Same with calligraphy, I tell myself. First, you have to know how to get it right once, slowly. 

Then do it again ... then again, correcting it a little ... then, bother, the proportions have slipped so you correct that too on the next try until it's about right. 

Then it takes practice to do that one letter right again and again. Rows and rows of the darn things, just like driving up and down in a car and learning to park it round corners!  

More practice, more correction and more practice to build up speed, grace and rhythm. It gets easier. One day, you won’t have to think anymore. You’ll just do it. 

‘Easy calligraphy’ is well-practised physical activity. Calligraphy is not just ‘nice writing’ any more than great dancing is just ‘nice walking’. 

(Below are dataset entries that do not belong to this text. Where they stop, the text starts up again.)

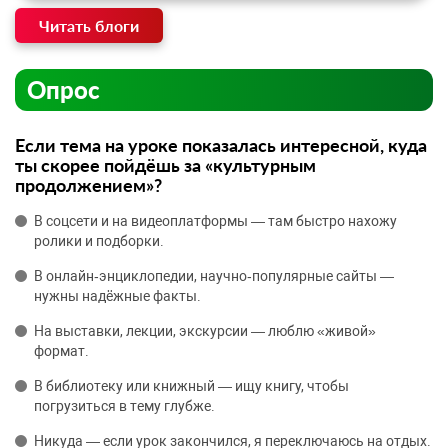
Читать блоги
Опрос
Если тема на уроке показалась интересной, куда
ты скорее пойдёшь за «культурным
продолжением»?
В соцсети и на видеоплатформы — там быстро нахожу
ролики и подборки.
В онлайн‑энциклопедии, научно‑популярные сайты —
нужны надёжные факты.
На выставки, лекции, экскурсии — люблю «живой»
формат.
В библиотеку или книжный — ищу книгу, чтобы
погрузиться в тему глубже.
Никуда — если урок закончился, я переключаюсь на отдых.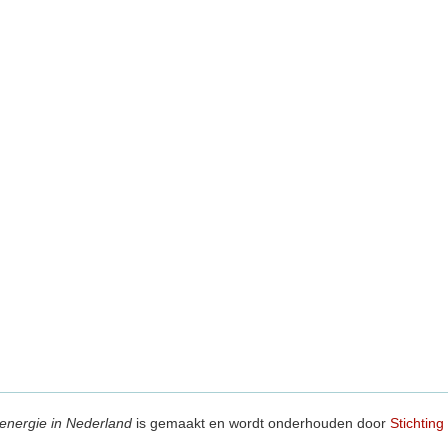
energie in Nederland
is gemaakt en wordt onderhouden door
Stichting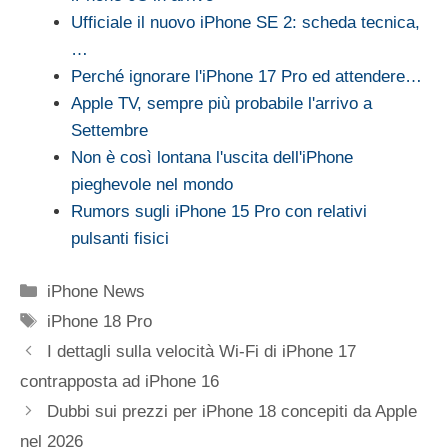
Ufficiale il nuovo iPhone SE 2: scheda tecnica,
…
Perché ignorare l'iPhone 17 Pro ed attendere…
Apple TV, sempre più probabile l'arrivo a
Settembre
Non è così lontana l'uscita dell'iPhone
pieghevole nel mondo
Rumors sugli iPhone 15 Pro con relativi
pulsanti fisici
Categorie
iPhone News
Tag
iPhone 18 Pro
I dettagli sulla velocità Wi-Fi di iPhone 17
contrapposta ad iPhone 16
Dubbi sui prezzi per iPhone 18 concepiti da Apple
nel 2026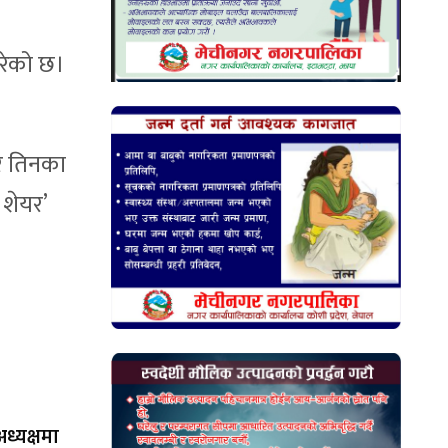
गरेको छ।
ा र तिनका
 शेयर’
ध्यक्षमा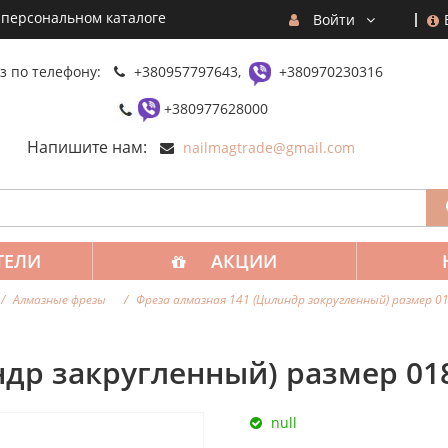
 персональном каталоге
Войти
з по телефону:
+380957797643,
+380970230316
+380977628000
Напишите нам:
nailmagtrade@gmail.com
ТЕЛИ
АКЦИИ
Алмазные фрезы
Фреза алмазная 141 (Цилиндр закругленный) размер 01
др закругленный) размер 018
null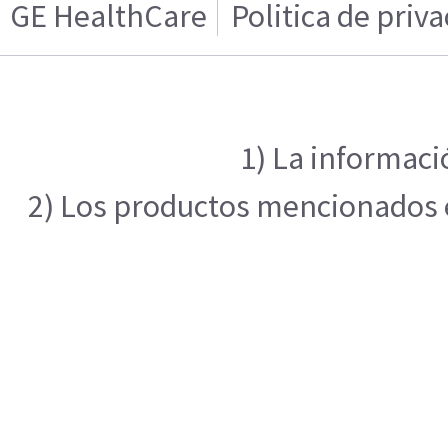
GE HealthCare
Politica de priv
1) La informaci
2) Los productos mencionados en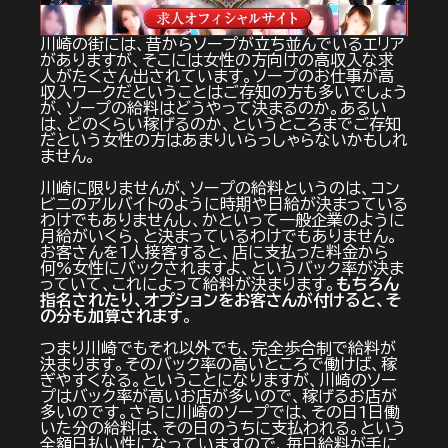
川崎の街には、昔からソープが立ち並んでいるエリア
がありますが、そこには女性の方向けの高収入な求
人がたくさん出されています。ソープのお仕事が高
収入ワークだということはご存知の方も多いでしょう
が、ソープの給料はどうやって決まるのか。あるい
は、どのくらい稼げるのか、というところまでご存知
だという女性の方はあまりいらっしゃらないかもしれ
ません。
川崎に限りませんが、ソープの給料というのは、コン
ビニのアルバイトのように時期や日給が決まっている
わけでもありませんし、かといって一般企業のように
月給がいくら、と決まっているわけでもありません。
お客さんを1人接客すると、店に支払った料金から
何%女性にバックされますよ、というバック率が決ま
っていて、これによって給料が決まります。
もちろん
指名されたり、オプションをお客さんが付けると、そ
の分も加算されます
。
つまり川崎でもそれ以外でも、完全歩合制で給料が
決まります。そのバック率の高いところで働けば、稼
ぎやすくなる。ということになりますが、川崎のソー
プはバック率が高いお店が多いので、稼げるお店が
多いのです。さらに川崎のソープでは、その日1日働
いた分の給料は、その日のうちに支払われる。という
全額日払い性になっていますので、毎日給料が手に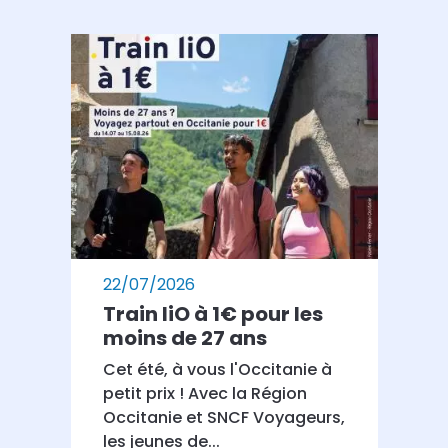
22/07/2026
Train liO à 1€ pour les
moins de 27 ans
Cet été, à vous l'Occitanie à
petit prix ! Avec la Région
Occitanie et SNCF Voyageurs,
les jeunes de...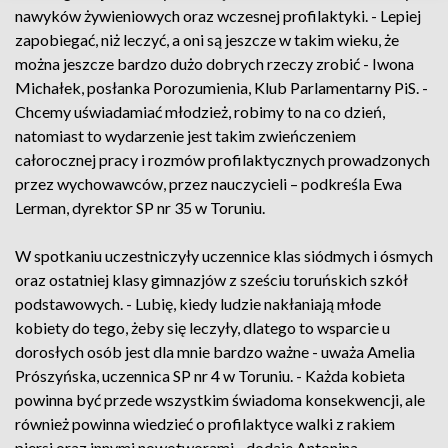
nawyków żywieniowych oraz wczesnej profilaktyki. - Lepiej
zapobiegać, niż leczyć, a oni są jeszcze w takim wieku, że
można jeszcze bardzo dużo dobrych rzeczy zrobić - Iwona
Michałek, posłanka Porozumienia, Klub Parlamentarny PiS. -
Chcemy uświadamiać młodzież, robimy to na co dzień,
natomiast to wydarzenie jest takim zwieńczeniem
całorocznej pracy i rozmów profilaktycznych prowadzonych
przez wychowawców, przez nauczycieli – podkreśla Ewa
Lerman, dyrektor SP nr 35 w Toruniu.
W spotkaniu uczestniczyły uczennice klas siódmych i ósmych
oraz ostatniej klasy gimnazjów z sześciu toruńskich szkół
podstawowych. - Lubię, kiedy ludzie nakłaniają młode
kobiety do tego, żeby się leczyły, dlatego to wsparcie u
dorosłych osób jest dla mnie bardzo ważne - uważa Amelia
Prószyńska, uczennica SP nr 4 w Toruniu. - Każda kobieta
powinna być przede wszystkim świadoma konsekwencji, ale
również powinna wiedzieć o profilaktyce walki z rakiem
piersi oraz innymi nowotworami - dodaje Antonina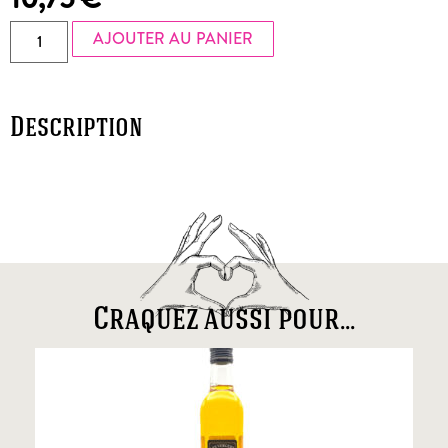
AJOUTER AU PANIER
Description
Craquez aussi pour...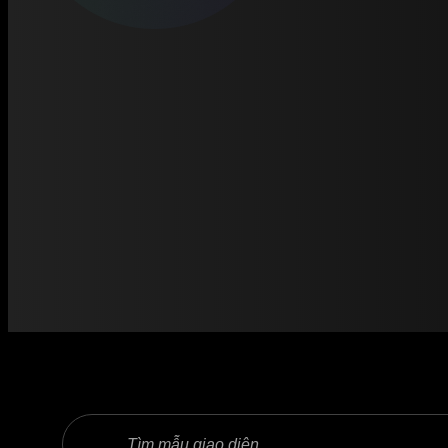
Trang chủ
Search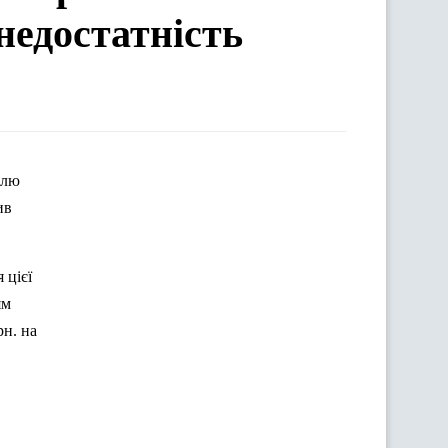
недостатність
влю
ив
 цієї
ям
рн. на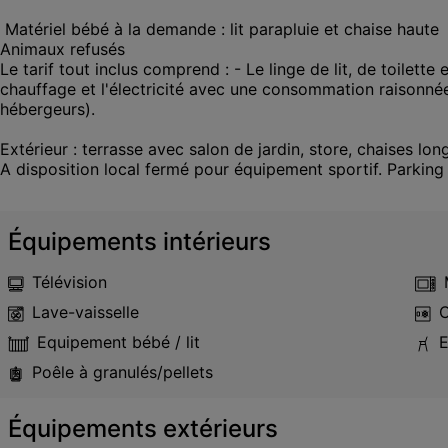
 Matériel bébé à la demande : lit parapluie et chaise haute 

Animaux refusés

Le tarif tout inclus comprend : - Le linge de lit, de toilett
chauffage et l'électricité avec une consommation raisonnée
hébergeurs).

Extérieur : terrasse avec salon de jardin, store, chaises lon
A disposition local fermé pour équipement sportif. Parking 
Équipements intérieurs
Télévision
Lave-vaisselle
C
Equipement bébé / lit
E
Poêle à granulés/pellets
Équipements extérieurs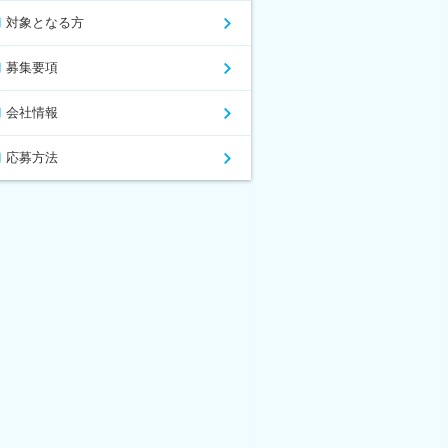
対象となる方
募集要項
会社情報
応募方法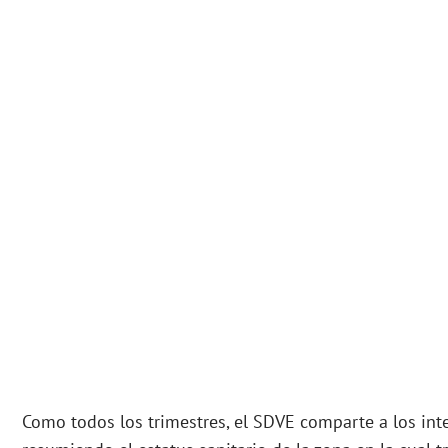
Como todos los trimestres, el SDVE comparte a los in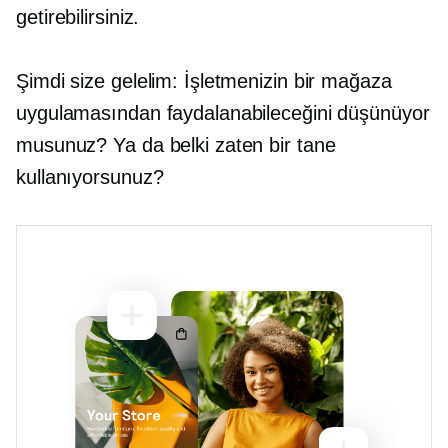
getirebilirsiniz.
Şimdi size gelelim: İşletmenizin bir mağaza
uygulamasından faydalanabileceğini düşünüyor
musunuz? Ya da belki zaten bir tane
kullanıyorsunuz?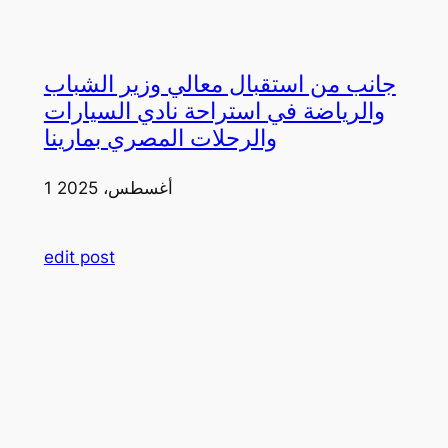
جانب من استقبال معالي وزير الشباب
والرياضة في استراحة نادي السيارات
والرحلات المصري بمارينا
1 أغسطس، 2025
edit post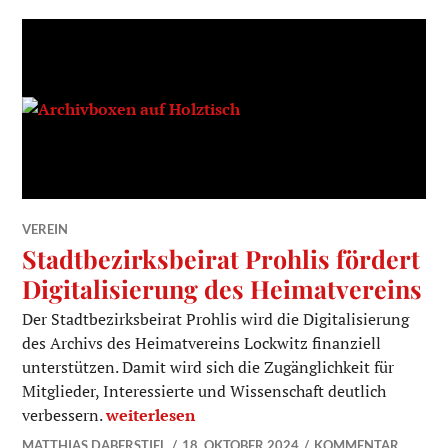
VEREIN
Stadtbezirksbeirat Prohlis fördert
Digitalisierung des Heimatvereins
Der Stadtbezirksbeirat Prohlis wird die Digitalisierung
des Archivs des Heimatvereins Lockwitz finanziell
unterstützen. Damit wird sich die Zugänglichkeit für
Mitglieder, Interessierte und Wissenschaft deutlich
Stadtbezirksbeirat Prohlis fördert Digitalis
verbessern.
weiterlesen
MATTHIAS DABERSTIEL
18. OKTOBER 2024
KOMMENTAR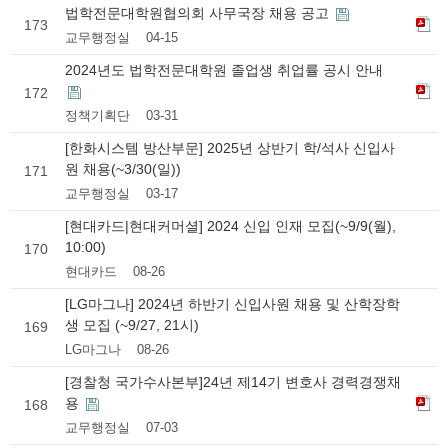
법학전문대학원협의회 사무국장 채용 공고
173
교무행정실
04-15
2024년도 법학전문대학원 졸업생 취업률 공시 안내
172
정책기획단
03-31
[한화시스템 방산부문] 2025년 상반기 학/석사 신입사
원 채용(~3/30(일))
171
교무행정실
03-17
[현대카드|현대커머셜] 2024 신입 인재 모집(~9/9(월),
10:00)
170
현대카드
08-26
[LG마그나] 2024년 하반기 신입사원 채용 및 산학장학
생 모집 (~9/27, 21시)
169
LG마그나
08-26
[경찰청 국가수사본부]24년 제14기 변호사 경력경쟁채
용
168
교무행정실
07-03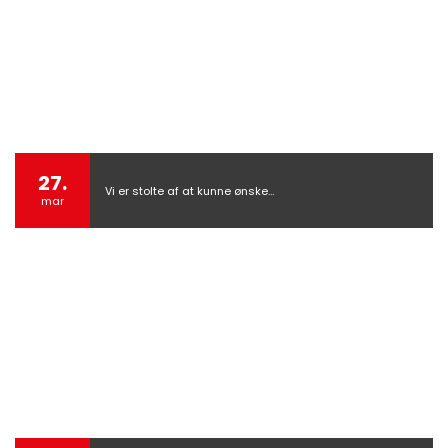
27.
Vi er stolte af at kunne ønske…
mar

But actually it isn’t hard to achieve pleasing results right from the beginning. Get the basics correct, and practice will take you the rest of the way.

As with driving a car, though, if you practise for too many months without instruction, you might build in bad habits. So if you're serious about wanting to improve, it's always best to get a teacher sooner rather than later, so you won't have to 'unlearn' too much later.

And  ‘easy calligraphy’ will come – most likely after ‘Oh, this is so frustrating! calligraphy,' ‘really hard calligraphy,' ‘getting there calligraphy' and ‘wow I did it so well that time calligraphy.' 

And, yes, it genuinely is good news that it takes some work. 

(Well, it would be really depressing if just anyone and everyone, with no practice and no knowledge, could pick up a pen and write calligraphy as well as an expert.)

So, that was the good news.

The bad?

While 'easy calligraphy' is not all that easy, giving up is, sadly, far too easy.

Often, my students think calligraphy should start easy and get harder. I don't know why: it isn't true of any other skill in life! Maybe an hour or two of fun practice and then they are unhappy because they aren’t creating masterpieces. 

Calligraphy is not 'easy for beginners, hard for experts'. It’s the other way around. It seems hard at first. If you keep working through the hard stuff and walking up the mountain-sides at the beginning, then it gets to be easier and easier and eventually becomes easy calligraphy.

Of course, you end up having whatever you've practised doing, whether right or wrong, so it is useful to get into good habits from early on.

As with every skill, I think the truly great calligraphers never stop learning and looking again.